Decaying ghostly monument to Gilligan's former crime empire
The Jessbrook Equestrian Centre has mirrored the decline of former owners the Gilligans
Coated in a layer of bird droppings and cobwebs, the estate funded by jailed gang leader John Gilligan has the air of one vacated in a hurry.
In a four-bedroomed apartment above one block of stables at the Jessbrook Equestrian Centre near Johnstownbridge in Co Kildare, sheets are still on the beds some 16 years after the property was frozen by the Criminal Assets Bureau (Cab).
Two television remote controls sit on the kitchen table, a portable television that has not stirred into life in more than a decade staring down at them.
A Heineken pint glass sits in the sink amid the rat poison laid by staff working for the Cab.
On the roof, two large television aerials hint at the analogue era during which this mini-ghost estate enjoyed its brief heyday.
In one of the bedrooms, a bird, dead for some years, has rotted into the carpet. Elsewhere there are signs of the lives lived in the property before Gilligan’s gang murdered Veronica Guerin in 1996 and his empire crumbled.
In one room a woman’s knitted jumper hangs in a wardrobe. In another, a poster of a topless glamour girl hangs on the wall. The decor in this, the only residential part of the Jessbrook complex now being sold by the Cab, smacks of the early 1990s.
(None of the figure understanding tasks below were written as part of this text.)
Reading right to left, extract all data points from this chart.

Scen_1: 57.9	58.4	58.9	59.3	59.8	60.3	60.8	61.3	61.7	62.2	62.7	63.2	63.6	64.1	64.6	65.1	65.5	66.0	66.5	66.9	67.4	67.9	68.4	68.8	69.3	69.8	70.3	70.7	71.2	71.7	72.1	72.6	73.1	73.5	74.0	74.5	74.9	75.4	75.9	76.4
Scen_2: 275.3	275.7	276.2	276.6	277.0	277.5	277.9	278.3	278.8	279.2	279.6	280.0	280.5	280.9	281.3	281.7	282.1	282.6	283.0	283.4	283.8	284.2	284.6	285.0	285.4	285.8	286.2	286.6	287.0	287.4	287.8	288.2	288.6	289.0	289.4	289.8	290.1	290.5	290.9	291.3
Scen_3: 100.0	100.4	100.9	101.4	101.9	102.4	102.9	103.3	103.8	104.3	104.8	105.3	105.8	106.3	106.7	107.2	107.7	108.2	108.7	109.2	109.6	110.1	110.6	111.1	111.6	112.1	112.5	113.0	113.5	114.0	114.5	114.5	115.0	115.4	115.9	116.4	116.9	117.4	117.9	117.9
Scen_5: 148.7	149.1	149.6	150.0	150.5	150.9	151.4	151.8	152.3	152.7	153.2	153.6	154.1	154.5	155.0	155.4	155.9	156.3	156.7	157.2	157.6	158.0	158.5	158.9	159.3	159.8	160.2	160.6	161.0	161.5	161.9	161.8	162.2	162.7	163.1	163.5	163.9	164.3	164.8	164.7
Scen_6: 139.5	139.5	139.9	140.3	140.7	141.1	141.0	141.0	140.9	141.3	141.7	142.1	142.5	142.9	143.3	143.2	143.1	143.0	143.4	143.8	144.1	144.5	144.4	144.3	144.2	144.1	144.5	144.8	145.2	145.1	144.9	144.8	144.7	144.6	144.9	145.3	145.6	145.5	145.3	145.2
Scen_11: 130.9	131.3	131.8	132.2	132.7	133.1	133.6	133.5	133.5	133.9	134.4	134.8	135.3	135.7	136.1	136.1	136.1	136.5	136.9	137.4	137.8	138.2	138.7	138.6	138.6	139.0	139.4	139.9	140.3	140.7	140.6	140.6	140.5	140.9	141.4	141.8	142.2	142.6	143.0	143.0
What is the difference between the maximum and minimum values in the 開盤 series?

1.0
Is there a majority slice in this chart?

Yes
There are heavy blue and brown carpets and curtains throughout, with cheap furniture made from melamine-covered MDF and chipboard.
The other parts of the complex about to be sold comprise two blocks of 30 stables, along with the one-time jewel in the Gilligans’ crown, a near-finished 3,500-seat showjumping arena. The stables, built with steel and breeze-blocks, are in working order, with just a light coat of rust on the steel girders.
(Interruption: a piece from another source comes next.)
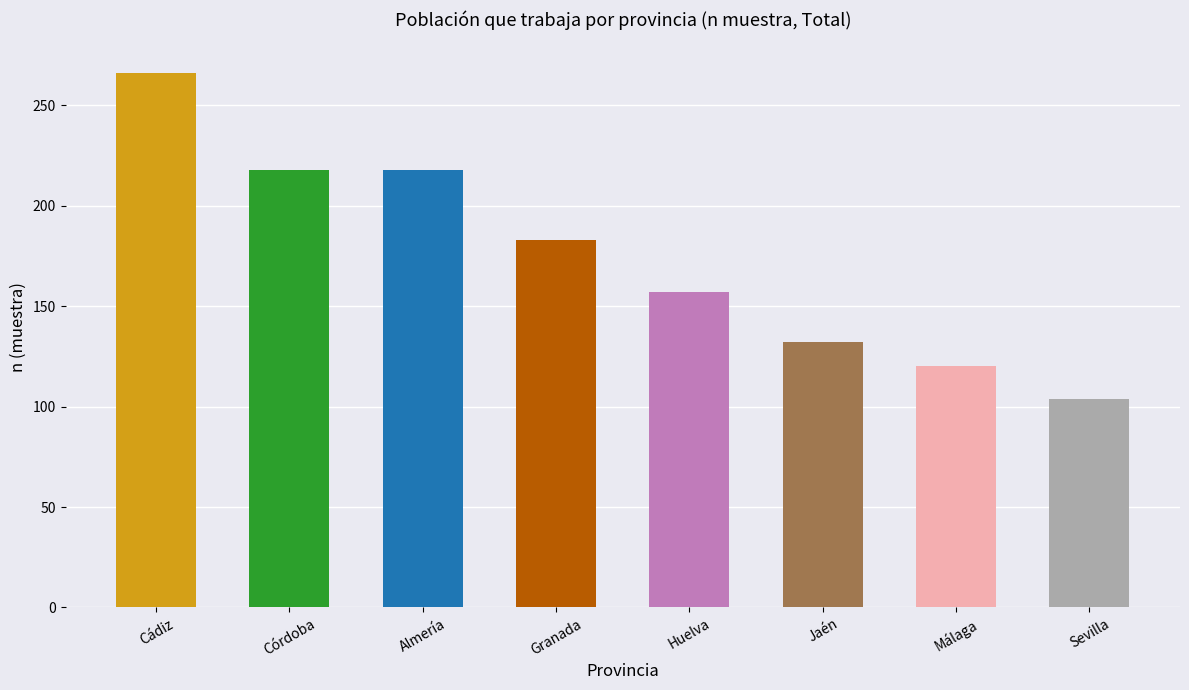

What is the label of the 1st bar from the right?

Sevilla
There are leaks in the roof but they are few and have caused no appreciable internal damage, leaving an amenity that would be the envy of horse-mad children in many disadvantaged parts of nearby Dublin.
There are tack rooms kitted out with hooks, wooden saddle-boxes and other boxes for hanging horse blankets and storing boots and kit.
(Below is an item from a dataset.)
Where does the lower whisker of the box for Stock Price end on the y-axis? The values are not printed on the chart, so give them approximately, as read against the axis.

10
A 1996 Bank of Ireland calendar hangs on a wall of the stable office, while a 1995 04 area Golden Pages dangles from a string nailed to the wall.
The names of some of the horses can be seen outside the stables, among them Betty Boo, Tuffy, Hector and Ben.
Gilligan and his wife Geraldine built a floodlit outdoor jumping arena that has survived.
A large cross-country-style course, with jumps and other features, stretches across some of the site and, while weeds and thorns have thrived, much of the course appears not to have decayed.
In the arena, the 3,500 blue and red plastic seats look new, save for a coating of dust.
It is here that the birds and roof leaks have done most damage, although it is confined to the ground floor and first-floor corridors and corporate boxes.
The showjumping area is cluttered with equipment stored by the Office of Public Works, which has been managing the site for the Cab.
The large expanse is filled with everything from desks used in State exams to filing cabinets and boxes of roof slates.
The arena, stables and about 90 acres – along with houses in Lucan and Corduff – are being sold by Cab after the Supreme Court rejected a final appeal by Mrs Gilligan and her adult children Darren and Tracey.
The main residence on the land and a number of acres around it are owned by Mrs Gilligan and remain the subject of the Cab court proceedings.
The estate was built between November 1993, when Gilligan was released from prison after a sentence for handling stolen property, and the end of 1996, when he was held on remand following the murder of Guerin.
He was cleared of that killing but jailed for drug offences and is due for release next August.